If you remain unpersuaded, let’s review yet another cliché. “It’s not what you know, it’s who you know.” There’s more than a little truth to it. Certainly, if you’re a dimwit and your name isn’t Paris Hilton, you are unlikely to succeed no matter who you know. But if you are a strong and effective executive and nobody knows it, or knows you, then your future is equally grim. Let this be your new cliché: Network to get work. Now that’s a cliché we can all believe in.

Problem Four: My Confidence is Shot Either you have self-confidence or you don’t. Why don’t you? Nothing undermines self-confidence more than the feeling that events are out of your control. When you sit home and wait for things to happen, you are giving up control, creating a scenario where anxiety and depression will erode your self-confidence into nothingness. However, if you’re losing or have lost your self-confidence, you can rebuild your self-confidence rapidly by following one single never-fail technique.

The single most important thing that you can do for your self-confidence is to have a smart, practical and effective action plan and to implement it for all you’re worth. By putting a well thought out plan into motion, by throwing yourself into it, you take back control. As you gain control, your confidence will grow and your stress will begin to melt away. It’s your career – take charge of it!

Once you have a plan, do the little things that augment it, building confidence upon confidence. When you have business or personal meetings, dress for success. Wear your best attire commensurate with the occasion, be well-coiffed and polish everything to a high luster.
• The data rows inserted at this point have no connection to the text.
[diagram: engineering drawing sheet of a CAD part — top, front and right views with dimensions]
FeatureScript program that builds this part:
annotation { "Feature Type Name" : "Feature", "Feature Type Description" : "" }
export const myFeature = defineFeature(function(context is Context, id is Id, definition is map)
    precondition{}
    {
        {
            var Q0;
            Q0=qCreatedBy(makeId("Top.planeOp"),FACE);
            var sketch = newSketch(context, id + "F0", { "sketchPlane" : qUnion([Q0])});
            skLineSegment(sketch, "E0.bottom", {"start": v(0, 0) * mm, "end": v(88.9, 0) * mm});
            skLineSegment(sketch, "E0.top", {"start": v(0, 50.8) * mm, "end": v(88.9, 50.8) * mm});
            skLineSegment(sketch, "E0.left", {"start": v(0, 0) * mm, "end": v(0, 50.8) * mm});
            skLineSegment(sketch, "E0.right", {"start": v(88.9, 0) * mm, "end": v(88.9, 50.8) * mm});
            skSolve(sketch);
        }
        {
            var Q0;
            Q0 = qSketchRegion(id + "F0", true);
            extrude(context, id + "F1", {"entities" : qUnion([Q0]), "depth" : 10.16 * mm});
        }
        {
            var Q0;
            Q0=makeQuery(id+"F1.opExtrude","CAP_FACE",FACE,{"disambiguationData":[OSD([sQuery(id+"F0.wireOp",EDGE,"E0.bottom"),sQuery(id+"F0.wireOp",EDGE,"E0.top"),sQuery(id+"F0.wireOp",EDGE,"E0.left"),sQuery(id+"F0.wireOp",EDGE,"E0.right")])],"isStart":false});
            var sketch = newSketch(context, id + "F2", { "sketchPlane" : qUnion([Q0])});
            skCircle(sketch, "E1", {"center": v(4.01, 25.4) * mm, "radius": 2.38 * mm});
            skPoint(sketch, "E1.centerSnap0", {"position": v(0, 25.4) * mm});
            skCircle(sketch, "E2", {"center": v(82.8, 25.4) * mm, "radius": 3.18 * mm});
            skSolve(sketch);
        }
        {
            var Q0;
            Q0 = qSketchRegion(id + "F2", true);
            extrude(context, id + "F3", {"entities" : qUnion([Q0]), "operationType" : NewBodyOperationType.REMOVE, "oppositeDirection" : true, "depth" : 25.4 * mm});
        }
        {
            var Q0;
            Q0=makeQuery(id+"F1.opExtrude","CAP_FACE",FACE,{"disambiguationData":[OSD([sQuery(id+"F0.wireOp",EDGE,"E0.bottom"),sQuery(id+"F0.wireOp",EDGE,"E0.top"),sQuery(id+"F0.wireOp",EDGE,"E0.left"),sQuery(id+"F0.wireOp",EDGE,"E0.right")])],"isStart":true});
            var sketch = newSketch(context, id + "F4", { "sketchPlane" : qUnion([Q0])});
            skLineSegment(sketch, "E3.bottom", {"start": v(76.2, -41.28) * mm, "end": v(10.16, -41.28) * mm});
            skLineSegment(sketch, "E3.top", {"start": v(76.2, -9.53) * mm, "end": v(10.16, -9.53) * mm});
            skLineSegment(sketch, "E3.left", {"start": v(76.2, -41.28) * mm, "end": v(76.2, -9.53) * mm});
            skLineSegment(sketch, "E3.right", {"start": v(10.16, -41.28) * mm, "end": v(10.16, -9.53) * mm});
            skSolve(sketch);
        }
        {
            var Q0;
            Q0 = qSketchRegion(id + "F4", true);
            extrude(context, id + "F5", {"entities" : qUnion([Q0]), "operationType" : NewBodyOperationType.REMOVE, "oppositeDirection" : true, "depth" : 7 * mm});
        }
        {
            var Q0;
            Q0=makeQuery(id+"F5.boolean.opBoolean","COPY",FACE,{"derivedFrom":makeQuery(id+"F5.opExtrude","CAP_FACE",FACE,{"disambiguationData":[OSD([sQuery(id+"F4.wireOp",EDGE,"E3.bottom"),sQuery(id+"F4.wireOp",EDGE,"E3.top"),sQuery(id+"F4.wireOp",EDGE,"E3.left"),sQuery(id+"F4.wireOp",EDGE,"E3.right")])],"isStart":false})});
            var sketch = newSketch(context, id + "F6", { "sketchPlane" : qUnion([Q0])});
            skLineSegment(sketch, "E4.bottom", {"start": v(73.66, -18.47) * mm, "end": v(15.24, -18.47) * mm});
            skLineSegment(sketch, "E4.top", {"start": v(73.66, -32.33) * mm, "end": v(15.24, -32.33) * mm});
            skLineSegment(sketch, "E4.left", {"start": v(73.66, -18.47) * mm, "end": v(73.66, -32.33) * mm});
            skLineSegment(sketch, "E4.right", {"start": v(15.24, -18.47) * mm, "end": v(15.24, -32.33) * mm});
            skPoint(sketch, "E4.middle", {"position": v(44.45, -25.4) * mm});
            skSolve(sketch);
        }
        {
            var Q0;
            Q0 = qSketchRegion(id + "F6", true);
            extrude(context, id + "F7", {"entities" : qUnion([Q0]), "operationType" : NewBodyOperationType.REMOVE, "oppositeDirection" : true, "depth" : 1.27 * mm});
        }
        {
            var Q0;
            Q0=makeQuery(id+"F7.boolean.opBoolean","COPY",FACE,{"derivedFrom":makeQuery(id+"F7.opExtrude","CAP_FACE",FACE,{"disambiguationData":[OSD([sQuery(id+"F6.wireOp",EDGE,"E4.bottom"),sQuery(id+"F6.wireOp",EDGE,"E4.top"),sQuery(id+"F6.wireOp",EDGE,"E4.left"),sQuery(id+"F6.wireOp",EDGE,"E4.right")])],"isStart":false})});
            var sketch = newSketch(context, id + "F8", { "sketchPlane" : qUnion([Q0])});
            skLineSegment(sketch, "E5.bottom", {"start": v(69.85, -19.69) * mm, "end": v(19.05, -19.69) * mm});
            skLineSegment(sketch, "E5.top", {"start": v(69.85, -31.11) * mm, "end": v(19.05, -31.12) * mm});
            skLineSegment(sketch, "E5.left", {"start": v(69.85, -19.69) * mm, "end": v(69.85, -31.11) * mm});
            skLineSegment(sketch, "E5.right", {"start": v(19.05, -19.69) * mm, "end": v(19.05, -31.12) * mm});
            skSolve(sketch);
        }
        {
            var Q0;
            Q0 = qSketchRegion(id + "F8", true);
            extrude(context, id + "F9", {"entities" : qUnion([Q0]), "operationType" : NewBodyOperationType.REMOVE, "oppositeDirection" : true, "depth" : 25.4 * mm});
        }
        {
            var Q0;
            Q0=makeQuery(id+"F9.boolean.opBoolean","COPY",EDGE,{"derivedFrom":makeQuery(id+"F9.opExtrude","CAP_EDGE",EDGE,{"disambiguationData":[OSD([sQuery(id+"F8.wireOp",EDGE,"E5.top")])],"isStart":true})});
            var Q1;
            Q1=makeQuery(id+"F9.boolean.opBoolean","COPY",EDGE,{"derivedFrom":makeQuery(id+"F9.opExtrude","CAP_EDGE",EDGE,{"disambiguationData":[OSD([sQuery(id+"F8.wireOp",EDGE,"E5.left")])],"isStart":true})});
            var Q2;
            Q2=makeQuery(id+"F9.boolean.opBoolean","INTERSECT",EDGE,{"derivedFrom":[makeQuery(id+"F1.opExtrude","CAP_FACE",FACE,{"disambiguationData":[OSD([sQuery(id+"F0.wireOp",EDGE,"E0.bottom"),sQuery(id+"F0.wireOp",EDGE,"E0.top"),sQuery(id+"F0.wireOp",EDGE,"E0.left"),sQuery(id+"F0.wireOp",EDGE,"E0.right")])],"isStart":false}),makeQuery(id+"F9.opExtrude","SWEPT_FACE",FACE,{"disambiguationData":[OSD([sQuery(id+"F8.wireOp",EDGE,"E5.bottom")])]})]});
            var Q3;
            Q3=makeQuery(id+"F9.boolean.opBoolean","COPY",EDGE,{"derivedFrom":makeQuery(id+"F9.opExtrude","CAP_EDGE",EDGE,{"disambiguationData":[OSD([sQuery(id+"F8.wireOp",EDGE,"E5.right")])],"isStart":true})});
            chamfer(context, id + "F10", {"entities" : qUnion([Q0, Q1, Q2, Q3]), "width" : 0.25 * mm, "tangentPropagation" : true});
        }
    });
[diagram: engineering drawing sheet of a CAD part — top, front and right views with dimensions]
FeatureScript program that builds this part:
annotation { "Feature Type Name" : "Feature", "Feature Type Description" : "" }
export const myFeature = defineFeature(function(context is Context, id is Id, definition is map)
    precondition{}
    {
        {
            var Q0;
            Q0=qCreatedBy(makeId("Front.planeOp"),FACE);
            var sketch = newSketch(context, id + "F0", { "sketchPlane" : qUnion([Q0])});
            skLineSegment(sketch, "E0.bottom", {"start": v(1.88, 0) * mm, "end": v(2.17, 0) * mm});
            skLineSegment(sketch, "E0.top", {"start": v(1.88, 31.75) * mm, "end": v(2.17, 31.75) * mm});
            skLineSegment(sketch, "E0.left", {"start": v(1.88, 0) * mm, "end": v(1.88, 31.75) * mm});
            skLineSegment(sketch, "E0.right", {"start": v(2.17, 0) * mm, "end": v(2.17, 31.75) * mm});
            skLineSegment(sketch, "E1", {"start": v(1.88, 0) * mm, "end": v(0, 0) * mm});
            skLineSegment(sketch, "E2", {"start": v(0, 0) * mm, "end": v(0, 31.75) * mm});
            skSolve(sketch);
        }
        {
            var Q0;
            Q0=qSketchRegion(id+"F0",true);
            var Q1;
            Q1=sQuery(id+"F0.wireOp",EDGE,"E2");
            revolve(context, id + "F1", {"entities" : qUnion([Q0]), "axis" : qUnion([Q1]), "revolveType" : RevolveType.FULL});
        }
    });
If you see anything in the mirror that undermines your confidence, fix it now so you won’t be thinking about it later. You will feel sharp if you look sharp and you know that you look sharp.

Speak up! Enunciate clearly, make your point, and then allow others to make theirs. Listen intently, even if you are bored to tears or you think the speaker is a total nitwit. When you listen, really listen, you may learn something important. And even if you don’t, people will think highly of you because you paid attention. Be cognizant of your body language, starting with posture. Stand tall. Don’t shrink away into a corner like the school dunce. Make eye contact and show those pearly whites. Don’t tiptoe around like you’re trying to avoid stepping on landmines. Stride purposefully; walk into a room like you own it.

If you carry yourself with pride and exude power, people will respond affirmatively. If you conduct yourself like a loser, people will agree with you.

Problem Five: How Can I Build Employer Confidence? See the answers to Problems One through Four. Have a story, talk to your friends, expand your network, develop and implement a strong action plan, and this final issue will take care of itself.